A LEGAL PITFALL FOR NEW TECH BUSINESSES
Richard A. Fogel, Esq.© November 7, 2000
You’ve designed/sold/distributed/installed software and the network collapses or, you’ve designed/sold/distributed/installed a card for the client’s server and the network collapses. The client is effectively out of business until you quickly return and save the day by replacing what is almost certainly defective software or a defective card. Although the damages have been contained, your client’s financial losses are significant and he wants compensation. You examine the suspect software or card. You take photos of the defective card or CD-ROM. You carefully document the problem and write a report that is forwarded to the manufacturer, dealer, distributor or insurer and request that the responsible party resolve the claim with your client.
Several months later, the other party or the insurer asks for the suspect CD-ROM/card and you can’t find it. You forward all the documentation and other evidence that you have and explain how obvious it is that the software/card was defective. The other side says, “no product, no claim”; and now you have a big problem.

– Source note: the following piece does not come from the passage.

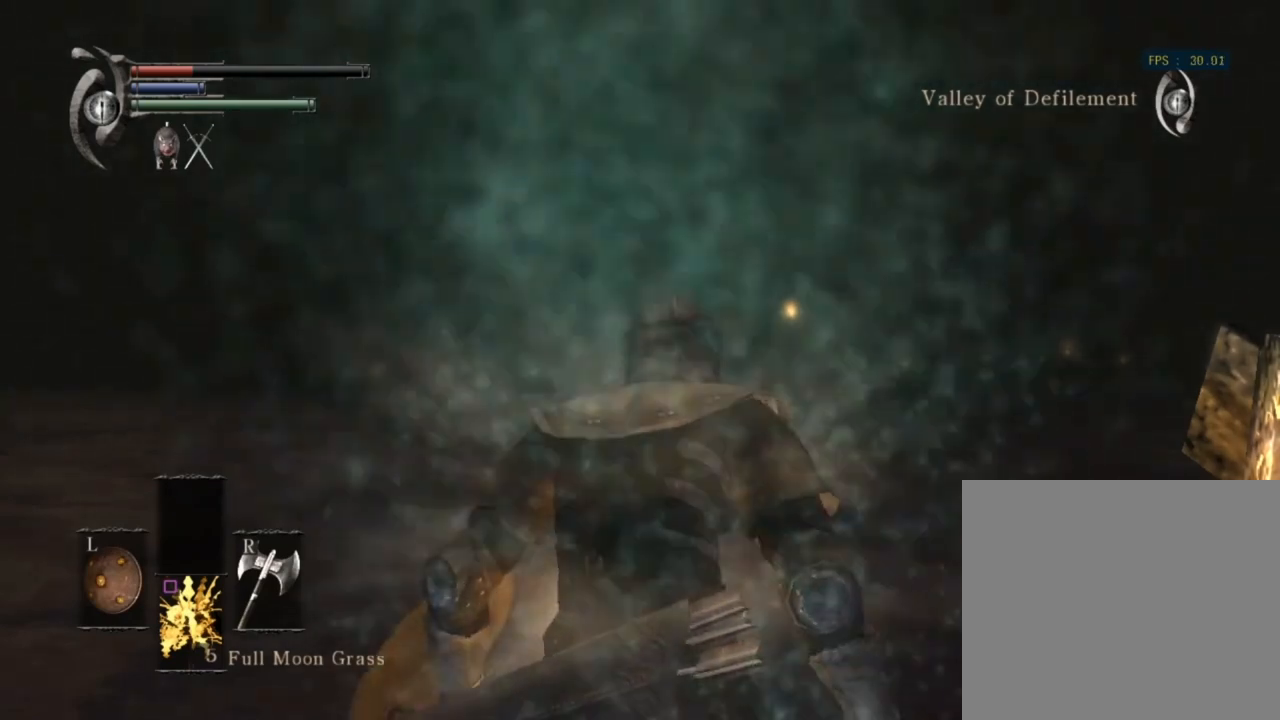
{"buttons": [], "left_stick": "up", "right_stick": "center", "events": [[67, "left_stick", "up"], [200, "right_stick", "center"]]}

The legal issue is called “spoliation of evidence”; and it applies to you whether you design, manufacture, sell, distribute or install any product, regardless of whether it is software, hardware or simply service on a computer. The legal doctrine says that if you are the last one known to possess the relevant evidence before it is lost, then it may be presumed that the missing evidence would have implicated you and exonerated the other parties. In other words, case over, you lose. It doesn’t matter what other evidence you have, even if it is photos, documentation or independent expert opinion. As a matter of law, the other side is entitled to examine the allegedly defective item independently and if you have done anything to prevent an independent inspection, then the other side has been irreparably prejudiced. Thus, the legal doctrine has evolved to prevent parties from conveniently “misplacing”; relevant evidence. As a result, the doctrine can be used as both a sword and a shield against you even when all the other evidence implicates someone else and exonerates you.
Prevention Of Spoliation of Evidence Can Save Your Business
Whether you are a retailer, manufacturer, distributor or consultant, it is relatively simple for your business to implement policies to prevent the spoliation doctrine from hurting your business. The key is to make your employees, particularly your field personnel, sensitive to the issue of carefully preserving evidence such as defective hardware or software, or even the client’s damaged computer. Implement a corporate policy that requires any defective product to be returned to a designated person within your company. That person should label and store that item in a specified location where it cannot be mistakenly thrown out or used again. If the product is to be shipped to another company, send it certified and registered mail, return receipt requested or by overnight service so that that shipment and change of possession is carefully documented. Require the recipient to sign a receipt. Your corporate policy should also specify that there shall be no testing of the product that might be partially or wholly destructive of the product. These simple steps will protect your company from a well established legal pitfall, and significant liability where your company is not at fault.